(Stored data)
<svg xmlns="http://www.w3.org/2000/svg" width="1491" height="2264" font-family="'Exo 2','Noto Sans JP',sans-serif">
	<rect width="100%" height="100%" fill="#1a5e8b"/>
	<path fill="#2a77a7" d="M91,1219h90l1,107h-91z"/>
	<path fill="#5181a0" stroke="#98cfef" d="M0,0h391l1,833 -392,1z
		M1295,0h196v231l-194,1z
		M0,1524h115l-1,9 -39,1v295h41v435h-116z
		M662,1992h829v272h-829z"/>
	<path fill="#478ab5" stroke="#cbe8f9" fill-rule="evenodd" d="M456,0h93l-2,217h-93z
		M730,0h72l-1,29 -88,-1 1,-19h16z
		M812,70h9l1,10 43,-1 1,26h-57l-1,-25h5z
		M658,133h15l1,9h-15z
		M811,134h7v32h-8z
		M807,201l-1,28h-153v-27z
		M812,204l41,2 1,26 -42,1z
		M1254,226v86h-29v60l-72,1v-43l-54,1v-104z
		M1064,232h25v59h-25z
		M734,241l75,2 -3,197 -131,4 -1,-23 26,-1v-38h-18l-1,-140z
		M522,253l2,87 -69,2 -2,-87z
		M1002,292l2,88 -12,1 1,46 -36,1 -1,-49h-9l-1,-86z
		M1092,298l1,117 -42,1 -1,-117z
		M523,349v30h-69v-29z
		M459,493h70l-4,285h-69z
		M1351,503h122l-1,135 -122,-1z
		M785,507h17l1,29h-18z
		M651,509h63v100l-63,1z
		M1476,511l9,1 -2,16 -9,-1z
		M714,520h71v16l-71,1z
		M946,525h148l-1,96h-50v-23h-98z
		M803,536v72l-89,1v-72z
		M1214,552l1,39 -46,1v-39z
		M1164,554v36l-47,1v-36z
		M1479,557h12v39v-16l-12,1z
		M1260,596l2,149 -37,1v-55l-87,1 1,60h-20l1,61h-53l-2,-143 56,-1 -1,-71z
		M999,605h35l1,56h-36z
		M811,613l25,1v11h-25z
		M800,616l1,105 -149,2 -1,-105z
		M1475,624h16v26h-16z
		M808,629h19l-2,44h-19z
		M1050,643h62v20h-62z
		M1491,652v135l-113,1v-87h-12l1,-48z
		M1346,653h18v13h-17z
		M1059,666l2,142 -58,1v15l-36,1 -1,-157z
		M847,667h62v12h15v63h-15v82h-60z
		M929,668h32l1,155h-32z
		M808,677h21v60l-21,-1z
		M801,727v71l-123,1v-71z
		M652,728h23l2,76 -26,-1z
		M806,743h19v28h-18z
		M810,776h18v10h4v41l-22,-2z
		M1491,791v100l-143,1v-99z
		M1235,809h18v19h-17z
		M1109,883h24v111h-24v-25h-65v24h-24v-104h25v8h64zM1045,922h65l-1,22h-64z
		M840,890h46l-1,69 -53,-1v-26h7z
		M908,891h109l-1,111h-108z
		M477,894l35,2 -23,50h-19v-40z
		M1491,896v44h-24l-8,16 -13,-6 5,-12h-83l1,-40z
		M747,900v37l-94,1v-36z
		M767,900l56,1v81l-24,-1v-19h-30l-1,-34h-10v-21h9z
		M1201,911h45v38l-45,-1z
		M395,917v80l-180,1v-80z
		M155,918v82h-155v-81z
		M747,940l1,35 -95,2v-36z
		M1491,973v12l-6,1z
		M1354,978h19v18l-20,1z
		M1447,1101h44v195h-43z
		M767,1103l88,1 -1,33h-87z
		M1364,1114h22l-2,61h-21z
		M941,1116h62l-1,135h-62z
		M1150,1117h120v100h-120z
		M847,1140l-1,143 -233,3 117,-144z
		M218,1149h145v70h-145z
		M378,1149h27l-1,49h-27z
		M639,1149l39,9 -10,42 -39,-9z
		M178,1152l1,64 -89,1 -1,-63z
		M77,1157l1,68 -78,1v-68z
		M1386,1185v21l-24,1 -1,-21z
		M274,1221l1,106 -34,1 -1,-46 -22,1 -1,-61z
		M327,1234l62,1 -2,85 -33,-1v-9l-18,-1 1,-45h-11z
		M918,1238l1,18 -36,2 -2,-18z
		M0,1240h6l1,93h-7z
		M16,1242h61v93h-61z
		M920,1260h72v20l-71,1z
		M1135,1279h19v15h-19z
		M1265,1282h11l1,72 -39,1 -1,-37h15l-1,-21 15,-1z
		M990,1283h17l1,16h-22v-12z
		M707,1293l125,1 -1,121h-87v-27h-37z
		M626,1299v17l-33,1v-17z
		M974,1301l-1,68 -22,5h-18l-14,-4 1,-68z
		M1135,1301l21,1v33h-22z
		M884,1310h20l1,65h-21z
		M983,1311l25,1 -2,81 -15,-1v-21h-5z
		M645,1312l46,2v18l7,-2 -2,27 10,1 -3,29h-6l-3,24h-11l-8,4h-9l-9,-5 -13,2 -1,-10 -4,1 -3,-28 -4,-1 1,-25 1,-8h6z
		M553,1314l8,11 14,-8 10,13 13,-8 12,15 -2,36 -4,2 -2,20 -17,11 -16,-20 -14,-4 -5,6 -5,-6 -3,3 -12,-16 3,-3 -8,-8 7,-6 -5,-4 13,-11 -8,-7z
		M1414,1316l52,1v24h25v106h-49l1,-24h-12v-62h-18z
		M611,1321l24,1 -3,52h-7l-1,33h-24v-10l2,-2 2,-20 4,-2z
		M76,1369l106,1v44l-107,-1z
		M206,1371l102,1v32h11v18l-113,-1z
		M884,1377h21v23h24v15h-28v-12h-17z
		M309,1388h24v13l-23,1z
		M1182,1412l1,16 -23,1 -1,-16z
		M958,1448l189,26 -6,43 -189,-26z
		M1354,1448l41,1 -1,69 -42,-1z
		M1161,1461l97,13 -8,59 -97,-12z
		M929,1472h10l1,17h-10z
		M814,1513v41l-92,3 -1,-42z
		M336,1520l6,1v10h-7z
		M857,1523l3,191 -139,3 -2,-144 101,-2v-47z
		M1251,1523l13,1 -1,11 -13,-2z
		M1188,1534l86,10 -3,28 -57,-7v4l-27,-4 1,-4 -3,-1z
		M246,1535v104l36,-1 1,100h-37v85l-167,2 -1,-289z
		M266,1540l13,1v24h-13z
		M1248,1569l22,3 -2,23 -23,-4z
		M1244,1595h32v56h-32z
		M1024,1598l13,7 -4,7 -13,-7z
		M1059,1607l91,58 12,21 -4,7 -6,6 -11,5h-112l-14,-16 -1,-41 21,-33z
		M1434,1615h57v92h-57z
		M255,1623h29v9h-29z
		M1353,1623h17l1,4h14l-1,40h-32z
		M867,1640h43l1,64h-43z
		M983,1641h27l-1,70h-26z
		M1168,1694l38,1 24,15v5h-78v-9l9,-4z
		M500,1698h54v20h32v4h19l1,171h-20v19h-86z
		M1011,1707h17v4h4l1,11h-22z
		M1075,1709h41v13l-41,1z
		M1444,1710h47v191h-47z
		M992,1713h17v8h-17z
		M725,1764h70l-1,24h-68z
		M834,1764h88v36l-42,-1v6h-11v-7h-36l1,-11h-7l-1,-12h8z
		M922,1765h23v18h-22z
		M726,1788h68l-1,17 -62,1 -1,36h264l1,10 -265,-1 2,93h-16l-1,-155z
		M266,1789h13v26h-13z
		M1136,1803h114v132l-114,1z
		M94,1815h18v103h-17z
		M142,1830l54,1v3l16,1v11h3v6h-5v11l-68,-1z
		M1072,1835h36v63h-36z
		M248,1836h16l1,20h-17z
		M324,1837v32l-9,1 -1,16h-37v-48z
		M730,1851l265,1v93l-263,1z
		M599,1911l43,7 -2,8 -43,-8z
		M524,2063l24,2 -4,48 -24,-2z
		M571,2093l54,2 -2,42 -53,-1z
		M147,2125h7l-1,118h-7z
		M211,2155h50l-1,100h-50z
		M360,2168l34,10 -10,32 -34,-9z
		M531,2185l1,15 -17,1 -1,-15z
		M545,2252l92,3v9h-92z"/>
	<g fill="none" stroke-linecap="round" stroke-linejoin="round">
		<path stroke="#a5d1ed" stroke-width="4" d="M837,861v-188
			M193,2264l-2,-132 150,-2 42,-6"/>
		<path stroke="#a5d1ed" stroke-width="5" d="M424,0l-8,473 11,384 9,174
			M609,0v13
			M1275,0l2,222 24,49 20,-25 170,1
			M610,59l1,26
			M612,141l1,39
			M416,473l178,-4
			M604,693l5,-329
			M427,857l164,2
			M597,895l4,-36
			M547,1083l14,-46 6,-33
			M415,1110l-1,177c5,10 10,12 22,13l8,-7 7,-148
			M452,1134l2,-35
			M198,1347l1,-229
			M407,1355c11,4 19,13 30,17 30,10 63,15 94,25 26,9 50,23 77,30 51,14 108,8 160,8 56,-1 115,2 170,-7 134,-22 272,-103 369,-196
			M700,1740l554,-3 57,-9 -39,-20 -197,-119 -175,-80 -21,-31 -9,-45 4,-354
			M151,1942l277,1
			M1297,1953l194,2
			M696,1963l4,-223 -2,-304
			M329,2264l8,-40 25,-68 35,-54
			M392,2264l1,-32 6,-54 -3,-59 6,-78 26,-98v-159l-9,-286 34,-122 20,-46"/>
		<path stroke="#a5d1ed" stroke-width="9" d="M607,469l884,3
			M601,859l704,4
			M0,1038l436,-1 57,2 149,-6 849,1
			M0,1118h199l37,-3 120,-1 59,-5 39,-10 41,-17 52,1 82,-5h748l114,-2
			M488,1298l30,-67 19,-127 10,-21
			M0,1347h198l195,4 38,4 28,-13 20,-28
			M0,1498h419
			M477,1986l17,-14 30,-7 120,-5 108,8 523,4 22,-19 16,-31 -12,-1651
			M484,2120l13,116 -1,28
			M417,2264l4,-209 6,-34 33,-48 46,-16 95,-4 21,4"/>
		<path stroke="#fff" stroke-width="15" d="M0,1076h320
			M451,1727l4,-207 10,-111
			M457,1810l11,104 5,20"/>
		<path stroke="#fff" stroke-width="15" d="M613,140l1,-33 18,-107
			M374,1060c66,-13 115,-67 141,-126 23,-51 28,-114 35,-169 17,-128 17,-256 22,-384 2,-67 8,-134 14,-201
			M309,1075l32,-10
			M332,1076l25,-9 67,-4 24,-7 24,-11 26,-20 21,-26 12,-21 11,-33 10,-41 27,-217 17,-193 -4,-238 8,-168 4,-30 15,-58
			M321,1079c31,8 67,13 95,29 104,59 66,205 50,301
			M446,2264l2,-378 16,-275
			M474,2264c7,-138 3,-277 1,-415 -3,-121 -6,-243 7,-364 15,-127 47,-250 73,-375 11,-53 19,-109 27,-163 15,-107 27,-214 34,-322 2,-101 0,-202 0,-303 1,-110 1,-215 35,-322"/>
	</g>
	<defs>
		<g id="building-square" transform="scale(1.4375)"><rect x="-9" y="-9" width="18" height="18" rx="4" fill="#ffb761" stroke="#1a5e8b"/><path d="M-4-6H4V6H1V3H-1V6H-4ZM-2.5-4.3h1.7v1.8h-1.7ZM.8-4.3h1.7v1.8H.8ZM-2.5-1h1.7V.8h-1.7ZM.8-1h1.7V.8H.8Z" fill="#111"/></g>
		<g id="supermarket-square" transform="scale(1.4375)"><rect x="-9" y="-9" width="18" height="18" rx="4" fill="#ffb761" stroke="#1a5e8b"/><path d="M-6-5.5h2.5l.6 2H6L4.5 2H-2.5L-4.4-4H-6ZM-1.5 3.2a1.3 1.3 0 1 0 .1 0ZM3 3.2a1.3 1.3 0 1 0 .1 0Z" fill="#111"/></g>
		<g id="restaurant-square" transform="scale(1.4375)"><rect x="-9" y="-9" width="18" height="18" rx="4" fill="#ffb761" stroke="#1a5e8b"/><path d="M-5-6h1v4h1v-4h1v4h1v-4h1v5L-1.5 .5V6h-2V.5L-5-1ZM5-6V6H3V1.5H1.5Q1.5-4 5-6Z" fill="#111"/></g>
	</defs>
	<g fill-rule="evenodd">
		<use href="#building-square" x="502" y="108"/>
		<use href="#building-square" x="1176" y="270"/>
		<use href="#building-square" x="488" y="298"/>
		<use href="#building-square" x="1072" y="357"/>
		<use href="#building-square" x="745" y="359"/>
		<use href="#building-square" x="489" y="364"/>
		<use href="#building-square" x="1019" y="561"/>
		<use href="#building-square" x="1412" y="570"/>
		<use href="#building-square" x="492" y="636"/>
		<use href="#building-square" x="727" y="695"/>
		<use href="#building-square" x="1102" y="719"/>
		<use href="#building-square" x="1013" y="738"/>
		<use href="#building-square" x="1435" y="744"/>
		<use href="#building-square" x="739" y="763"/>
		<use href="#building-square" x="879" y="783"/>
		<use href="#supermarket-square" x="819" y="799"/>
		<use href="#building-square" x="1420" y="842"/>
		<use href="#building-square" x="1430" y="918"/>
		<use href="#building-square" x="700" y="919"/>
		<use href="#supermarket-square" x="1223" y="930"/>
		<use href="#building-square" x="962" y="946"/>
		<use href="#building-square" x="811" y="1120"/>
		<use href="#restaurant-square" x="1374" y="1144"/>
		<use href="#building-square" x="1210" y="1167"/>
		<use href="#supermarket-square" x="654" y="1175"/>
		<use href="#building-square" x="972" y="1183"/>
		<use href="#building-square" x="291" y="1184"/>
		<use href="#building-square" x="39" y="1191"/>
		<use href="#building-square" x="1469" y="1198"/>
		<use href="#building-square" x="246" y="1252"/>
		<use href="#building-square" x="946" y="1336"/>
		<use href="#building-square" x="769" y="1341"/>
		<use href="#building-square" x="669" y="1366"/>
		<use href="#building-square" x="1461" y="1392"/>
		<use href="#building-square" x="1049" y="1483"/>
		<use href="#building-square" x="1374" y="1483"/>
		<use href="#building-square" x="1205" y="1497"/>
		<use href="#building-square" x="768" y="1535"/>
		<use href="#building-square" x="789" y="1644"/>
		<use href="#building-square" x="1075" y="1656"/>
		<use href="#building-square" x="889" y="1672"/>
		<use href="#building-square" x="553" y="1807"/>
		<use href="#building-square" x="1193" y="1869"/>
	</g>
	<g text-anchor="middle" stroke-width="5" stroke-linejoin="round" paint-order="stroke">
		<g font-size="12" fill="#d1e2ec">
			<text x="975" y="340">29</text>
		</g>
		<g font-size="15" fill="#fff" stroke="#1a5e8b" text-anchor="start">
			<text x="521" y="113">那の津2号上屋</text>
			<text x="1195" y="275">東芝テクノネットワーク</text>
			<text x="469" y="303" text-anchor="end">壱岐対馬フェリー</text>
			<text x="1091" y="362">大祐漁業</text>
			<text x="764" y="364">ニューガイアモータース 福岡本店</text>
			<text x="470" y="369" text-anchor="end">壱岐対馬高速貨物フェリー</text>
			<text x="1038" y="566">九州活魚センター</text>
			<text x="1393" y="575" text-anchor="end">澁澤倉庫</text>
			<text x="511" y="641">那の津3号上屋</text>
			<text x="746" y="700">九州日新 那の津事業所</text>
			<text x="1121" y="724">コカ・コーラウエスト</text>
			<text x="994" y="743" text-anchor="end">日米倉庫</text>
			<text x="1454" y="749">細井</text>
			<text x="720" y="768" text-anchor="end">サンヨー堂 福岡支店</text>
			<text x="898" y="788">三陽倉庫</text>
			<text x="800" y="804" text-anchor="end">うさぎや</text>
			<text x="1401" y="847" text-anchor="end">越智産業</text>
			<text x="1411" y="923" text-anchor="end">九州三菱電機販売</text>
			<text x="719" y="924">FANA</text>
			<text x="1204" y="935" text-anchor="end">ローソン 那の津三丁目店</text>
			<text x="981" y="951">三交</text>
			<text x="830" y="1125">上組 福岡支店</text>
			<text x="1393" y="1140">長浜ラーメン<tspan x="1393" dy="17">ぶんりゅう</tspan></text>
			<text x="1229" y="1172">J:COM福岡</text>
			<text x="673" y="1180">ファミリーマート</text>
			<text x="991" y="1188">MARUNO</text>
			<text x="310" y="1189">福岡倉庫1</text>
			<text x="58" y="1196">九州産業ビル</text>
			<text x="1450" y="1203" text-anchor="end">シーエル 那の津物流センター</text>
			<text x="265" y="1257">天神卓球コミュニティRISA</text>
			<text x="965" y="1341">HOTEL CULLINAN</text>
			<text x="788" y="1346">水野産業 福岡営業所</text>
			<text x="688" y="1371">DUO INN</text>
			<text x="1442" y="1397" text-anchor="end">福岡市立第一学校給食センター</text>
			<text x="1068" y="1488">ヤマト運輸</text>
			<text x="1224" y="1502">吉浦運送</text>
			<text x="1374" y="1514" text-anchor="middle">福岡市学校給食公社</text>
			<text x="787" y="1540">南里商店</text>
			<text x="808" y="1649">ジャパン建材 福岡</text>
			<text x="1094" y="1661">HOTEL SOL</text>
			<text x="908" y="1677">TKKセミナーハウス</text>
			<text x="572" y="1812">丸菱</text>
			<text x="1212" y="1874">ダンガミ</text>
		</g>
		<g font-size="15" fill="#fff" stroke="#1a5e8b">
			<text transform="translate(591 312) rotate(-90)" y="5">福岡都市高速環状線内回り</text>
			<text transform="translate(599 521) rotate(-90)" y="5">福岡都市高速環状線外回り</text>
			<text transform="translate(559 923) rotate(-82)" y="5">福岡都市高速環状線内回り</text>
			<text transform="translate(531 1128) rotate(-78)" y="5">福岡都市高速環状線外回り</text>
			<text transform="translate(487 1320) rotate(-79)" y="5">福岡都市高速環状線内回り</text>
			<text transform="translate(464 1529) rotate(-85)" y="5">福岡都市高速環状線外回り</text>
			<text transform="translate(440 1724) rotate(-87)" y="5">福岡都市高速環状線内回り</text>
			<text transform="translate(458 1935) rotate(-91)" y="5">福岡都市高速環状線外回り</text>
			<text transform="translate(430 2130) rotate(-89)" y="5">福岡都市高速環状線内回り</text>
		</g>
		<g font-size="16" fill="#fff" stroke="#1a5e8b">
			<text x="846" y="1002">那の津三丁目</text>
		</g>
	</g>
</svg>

PROBLEM – Here the output must be the lines above from the line with "M1354,1448l41,1 -1,69 -42,-1z" to the line with "M1353,1623h17l1,4h14l-1,40h-32z", both included, duplicated word for word and nothing else.

ANSWER SECTION –
		M1354,1448l41,1 -1,69 -42,-1z
		M1161,1461l97,13 -8,59 -97,-12z
		M929,1472h10l1,17h-10z
		M814,1513v41l-92,3 -1,-42z
		M336,1520l6,1v10h-7z
		M857,1523l3,191 -139,3 -2,-144 101,-2v-47z
		M1251,1523l13,1 -1,11 -13,-2z
		M1188,1534l86,10 -3,28 -57,-7v4l-27,-4 1,-4 -3,-1z
		M246,1535v104l36,-1 1,100h-37v85l-167,2 -1,-289z
		M266,1540l13,1v24h-13z
		M1248,1569l22,3 -2,23 -23,-4z
		M1244,1595h32v56h-32z
		M1024,1598l13,7 -4,7 -13,-7z
		M1059,1607l91,58 12,21 -4,7 -6,6 -11,5h-112l-14,-16 -1,-41 21,-33z
		M1434,1615h57v92h-57z
		M255,1623h29v9h-29z
		M1353,1623h17l1,4h14l-1,40h-32z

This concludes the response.